Problem: Rewrite the records below, replacing every occurrence of "Kajakfarbe" with "Farbe des Kajaks" and leaving everything else unchanged.

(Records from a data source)
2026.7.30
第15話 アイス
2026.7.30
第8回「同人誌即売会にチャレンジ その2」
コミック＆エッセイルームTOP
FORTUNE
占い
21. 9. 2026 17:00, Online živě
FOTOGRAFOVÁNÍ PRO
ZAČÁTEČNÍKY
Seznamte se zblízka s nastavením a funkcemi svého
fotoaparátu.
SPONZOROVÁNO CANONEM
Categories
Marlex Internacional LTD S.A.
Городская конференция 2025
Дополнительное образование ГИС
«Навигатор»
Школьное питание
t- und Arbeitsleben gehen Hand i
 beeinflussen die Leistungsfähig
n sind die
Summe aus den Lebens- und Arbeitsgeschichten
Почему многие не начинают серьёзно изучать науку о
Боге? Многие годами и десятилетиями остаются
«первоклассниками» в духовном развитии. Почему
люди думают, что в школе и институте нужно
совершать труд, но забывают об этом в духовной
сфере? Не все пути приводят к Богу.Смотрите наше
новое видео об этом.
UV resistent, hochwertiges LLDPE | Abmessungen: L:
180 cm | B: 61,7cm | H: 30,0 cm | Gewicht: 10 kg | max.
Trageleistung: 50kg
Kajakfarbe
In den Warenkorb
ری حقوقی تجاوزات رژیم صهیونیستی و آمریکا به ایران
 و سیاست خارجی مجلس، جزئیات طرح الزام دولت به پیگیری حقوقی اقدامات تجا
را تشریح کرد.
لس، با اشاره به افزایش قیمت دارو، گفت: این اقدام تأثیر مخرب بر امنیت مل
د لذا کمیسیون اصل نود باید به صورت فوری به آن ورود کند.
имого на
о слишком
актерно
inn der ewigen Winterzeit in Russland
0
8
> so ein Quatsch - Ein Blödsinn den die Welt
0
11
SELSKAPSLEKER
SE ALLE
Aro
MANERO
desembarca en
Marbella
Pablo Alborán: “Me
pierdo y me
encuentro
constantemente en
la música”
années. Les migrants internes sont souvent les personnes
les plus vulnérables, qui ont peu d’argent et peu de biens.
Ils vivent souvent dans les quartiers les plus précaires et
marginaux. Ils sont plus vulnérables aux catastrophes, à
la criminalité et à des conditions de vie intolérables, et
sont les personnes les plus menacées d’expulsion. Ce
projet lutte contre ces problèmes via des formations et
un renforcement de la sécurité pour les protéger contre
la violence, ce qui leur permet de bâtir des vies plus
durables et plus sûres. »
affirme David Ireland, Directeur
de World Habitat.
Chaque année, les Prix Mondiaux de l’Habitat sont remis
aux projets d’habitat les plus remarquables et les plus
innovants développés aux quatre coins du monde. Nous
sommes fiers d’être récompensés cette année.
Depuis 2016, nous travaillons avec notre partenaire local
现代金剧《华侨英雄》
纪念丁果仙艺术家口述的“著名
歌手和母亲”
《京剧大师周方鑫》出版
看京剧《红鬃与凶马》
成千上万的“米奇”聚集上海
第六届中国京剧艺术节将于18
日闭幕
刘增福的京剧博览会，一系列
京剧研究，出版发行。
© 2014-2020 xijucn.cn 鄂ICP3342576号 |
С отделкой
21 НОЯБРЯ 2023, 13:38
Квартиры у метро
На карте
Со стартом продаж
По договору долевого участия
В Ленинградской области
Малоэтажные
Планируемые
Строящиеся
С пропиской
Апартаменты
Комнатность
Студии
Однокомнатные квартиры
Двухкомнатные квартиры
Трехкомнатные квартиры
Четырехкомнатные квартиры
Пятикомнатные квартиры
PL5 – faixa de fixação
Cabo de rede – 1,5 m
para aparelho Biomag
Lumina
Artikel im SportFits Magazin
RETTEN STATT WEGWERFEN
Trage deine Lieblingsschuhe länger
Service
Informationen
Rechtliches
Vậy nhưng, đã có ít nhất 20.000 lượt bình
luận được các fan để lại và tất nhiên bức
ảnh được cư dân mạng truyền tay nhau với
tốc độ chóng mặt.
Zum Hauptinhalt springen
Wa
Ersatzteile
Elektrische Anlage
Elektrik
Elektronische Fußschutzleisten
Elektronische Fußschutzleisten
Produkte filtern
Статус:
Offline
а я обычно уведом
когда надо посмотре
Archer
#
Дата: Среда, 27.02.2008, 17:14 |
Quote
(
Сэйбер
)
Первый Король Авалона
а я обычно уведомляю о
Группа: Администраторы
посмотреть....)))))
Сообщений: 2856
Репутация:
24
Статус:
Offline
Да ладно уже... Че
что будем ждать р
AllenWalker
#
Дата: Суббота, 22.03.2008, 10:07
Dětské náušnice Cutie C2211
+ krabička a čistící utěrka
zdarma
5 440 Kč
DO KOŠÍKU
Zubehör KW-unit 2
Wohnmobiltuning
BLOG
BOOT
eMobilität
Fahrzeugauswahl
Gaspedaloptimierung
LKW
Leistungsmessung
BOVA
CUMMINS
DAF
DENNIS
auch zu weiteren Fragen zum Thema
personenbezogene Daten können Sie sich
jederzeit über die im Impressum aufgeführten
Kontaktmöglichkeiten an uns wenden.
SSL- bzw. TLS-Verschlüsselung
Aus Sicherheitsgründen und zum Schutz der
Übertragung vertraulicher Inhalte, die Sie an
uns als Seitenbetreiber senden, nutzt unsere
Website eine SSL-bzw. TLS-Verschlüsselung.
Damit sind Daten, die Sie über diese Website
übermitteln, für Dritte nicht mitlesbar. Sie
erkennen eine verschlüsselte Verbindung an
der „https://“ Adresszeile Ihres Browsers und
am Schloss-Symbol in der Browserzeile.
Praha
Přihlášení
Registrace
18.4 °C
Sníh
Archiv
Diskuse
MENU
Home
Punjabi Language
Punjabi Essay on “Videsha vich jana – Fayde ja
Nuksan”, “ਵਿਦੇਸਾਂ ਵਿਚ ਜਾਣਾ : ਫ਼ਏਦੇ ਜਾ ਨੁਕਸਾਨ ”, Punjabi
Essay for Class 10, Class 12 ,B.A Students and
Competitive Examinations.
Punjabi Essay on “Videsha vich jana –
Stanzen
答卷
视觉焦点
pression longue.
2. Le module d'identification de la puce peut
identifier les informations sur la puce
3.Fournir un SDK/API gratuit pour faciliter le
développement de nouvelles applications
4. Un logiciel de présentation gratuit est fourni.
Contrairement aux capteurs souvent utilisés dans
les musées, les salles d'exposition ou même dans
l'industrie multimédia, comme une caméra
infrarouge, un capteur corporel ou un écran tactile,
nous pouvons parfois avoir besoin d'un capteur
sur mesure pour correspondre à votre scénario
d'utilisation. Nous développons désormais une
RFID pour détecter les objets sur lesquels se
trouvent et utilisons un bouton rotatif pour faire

Reply to the exercise:
2026.7.30
第15話 アイス
2026.7.30
第8回「同人誌即売会にチャレンジ その2」
コミック＆エッセイルームTOP
FORTUNE
占い
21. 9. 2026 17:00, Online živě
FOTOGRAFOVÁNÍ PRO
ZAČÁTEČNÍKY
Seznamte se zblízka s nastavením a funkcemi svého
fotoaparátu.
SPONZOROVÁNO CANONEM
Categories
Marlex Internacional LTD S.A.
Городская конференция 2025
Дополнительное образование ГИС
«Навигатор»
Школьное питание
t- und Arbeitsleben gehen Hand i
 beeinflussen die Leistungsfähig
n sind die
Summe aus den Lebens- und Arbeitsgeschichten
Почему многие не начинают серьёзно изучать науку о
Боге? Многие годами и десятилетиями остаются
«первоклассниками» в духовном развитии. Почему
люди думают, что в школе и институте нужно
совершать труд, но забывают об этом в духовной
сфере? Не все пути приводят к Богу.Смотрите наше
новое видео об этом.
UV resistent, hochwertiges LLDPE | Abmessungen: L:
180 cm | B: 61,7cm | H: 30,0 cm | Gewicht: 10 kg | max.
Trageleistung: 50kg
Farbe des Kajaks
In den Warenkorb
ری حقوقی تجاوزات رژیم صهیونیستی و آمریکا به ایران
 و سیاست خارجی مجلس، جزئیات طرح الزام دولت به پیگیری حقوقی اقدامات تجا
را تشریح کرد.
لس، با اشاره به افزایش قیمت دارو، گفت: این اقدام تأثیر مخرب بر امنیت مل
د لذا کمیسیون اصل نود باید به صورت فوری به آن ورود کند.
имого на
о слишком
актерно
inn der ewigen Winterzeit in Russland
0
8
> so ein Quatsch - Ein Blödsinn den die Welt
0
11
SELSKAPSLEKER
SE ALLE
Aro
MANERO
desembarca en
Marbella
Pablo Alborán: “Me
pierdo y me
encuentro
constantemente en
la música”
années. Les migrants internes sont souvent les personnes
les plus vulnérables, qui ont peu d’argent et peu de biens.
Ils vivent souvent dans les quartiers les plus précaires et
marginaux. Ils sont plus vulnérables aux catastrophes, à
la criminalité et à des conditions de vie intolérables, et
sont les personnes les plus menacées d’expulsion. Ce
projet lutte contre ces problèmes via des formations et
un renforcement de la sécurité pour les protéger contre
la violence, ce qui leur permet de bâtir des vies plus
durables et plus sûres. »
affirme David Ireland, Directeur
de World Habitat.
Chaque année, les Prix Mondiaux de l’Habitat sont remis
aux projets d’habitat les plus remarquables et les plus
innovants développés aux quatre coins du monde. Nous
sommes fiers d’être récompensés cette année.
Depuis 2016, nous travaillons avec notre partenaire local
现代金剧《华侨英雄》
纪念丁果仙艺术家口述的“著名
歌手和母亲”
《京剧大师周方鑫》出版
看京剧《红鬃与凶马》
成千上万的“米奇”聚集上海
第六届中国京剧艺术节将于18
日闭幕
刘增福的京剧博览会，一系列
京剧研究，出版发行。
© 2014-2020 xijucn.cn 鄂ICP3342576号 |
С отделкой
21 НОЯБРЯ 2023, 13:38
Квартиры у метро
На карте
Со стартом продаж
По договору долевого участия
В Ленинградской области
Малоэтажные
Планируемые
Строящиеся
С пропиской
Апартаменты
Комнатность
Студии
Однокомнатные квартиры
Двухкомнатные квартиры
Трехкомнатные квартиры
Четырехкомнатные квартиры
Пятикомнатные квартиры
PL5 – faixa de fixação
Cabo de rede – 1,5 m
para aparelho Biomag
Lumina
Artikel im SportFits Magazin
RETTEN STATT WEGWERFEN
Trage deine Lieblingsschuhe länger
Service
Informationen
Rechtliches
Vậy nhưng, đã có ít nhất 20.000 lượt bình
luận được các fan để lại và tất nhiên bức
ảnh được cư dân mạng truyền tay nhau với
tốc độ chóng mặt.
Zum Hauptinhalt springen
Wa
Ersatzteile
Elektrische Anlage
Elektrik
Elektronische Fußschutzleisten
Elektronische Fußschutzleisten
Produkte filtern
Статус:
Offline
а я обычно уведом
когда надо посмотре
Archer
#
Дата: Среда, 27.02.2008, 17:14 |
Quote
(
Сэйбер
)
Первый Король Авалона
а я обычно уведомляю о
Группа: Администраторы
посмотреть....)))))
Сообщений: 2856
Репутация:
24
Статус:
Offline
Да ладно уже... Че
что будем ждать р
AllenWalker
#
Дата: Суббота, 22.03.2008, 10:07
Dětské náušnice Cutie C2211
+ krabička a čistící utěrka
zdarma
5 440 Kč
DO KOŠÍKU
Zubehör KW-unit 2
Wohnmobiltuning
BLOG
BOOT
eMobilität
Fahrzeugauswahl
Gaspedaloptimierung
LKW
Leistungsmessung
BOVA
CUMMINS
DAF
DENNIS
auch zu weiteren Fragen zum Thema
personenbezogene Daten können Sie sich
jederzeit über die im Impressum aufgeführten
Kontaktmöglichkeiten an uns wenden.
SSL- bzw. TLS-Verschlüsselung
Aus Sicherheitsgründen und zum Schutz der
Übertragung vertraulicher Inhalte, die Sie an
uns als Seitenbetreiber senden, nutzt unsere
Website eine SSL-bzw. TLS-Verschlüsselung.
Damit sind Daten, die Sie über diese Website
übermitteln, für Dritte nicht mitlesbar. Sie
erkennen eine verschlüsselte Verbindung an
der „https://“ Adresszeile Ihres Browsers und
am Schloss-Symbol in der Browserzeile.
Praha
Přihlášení
Registrace
18.4 °C
Sníh
Archiv
Diskuse
MENU
Home
Punjabi Language
Punjabi Essay on “Videsha vich jana – Fayde ja
Nuksan”, “ਵਿਦੇਸਾਂ ਵਿਚ ਜਾਣਾ : ਫ਼ਏਦੇ ਜਾ ਨੁਕਸਾਨ ”, Punjabi
Essay for Class 10, Class 12 ,B.A Students and
Competitive Examinations.
Punjabi Essay on “Videsha vich jana –
Stanzen
答卷
视觉焦点
pression longue.
2. Le module d'identification de la puce peut
identifier les informations sur la puce
3.Fournir un SDK/API gratuit pour faciliter le
développement de nouvelles applications
4. Un logiciel de présentation gratuit est fourni.
Contrairement aux capteurs souvent utilisés dans
les musées, les salles d'exposition ou même dans
l'industrie multimédia, comme une caméra
infrarouge, un capteur corporel ou un écran tactile,
nous pouvons parfois avoir besoin d'un capteur
sur mesure pour correspondre à votre scénario
d'utilisation. Nous développons désormais une
RFID pour détecter les objets sur lesquels se
trouvent et utilisons un bouton rotatif pour faire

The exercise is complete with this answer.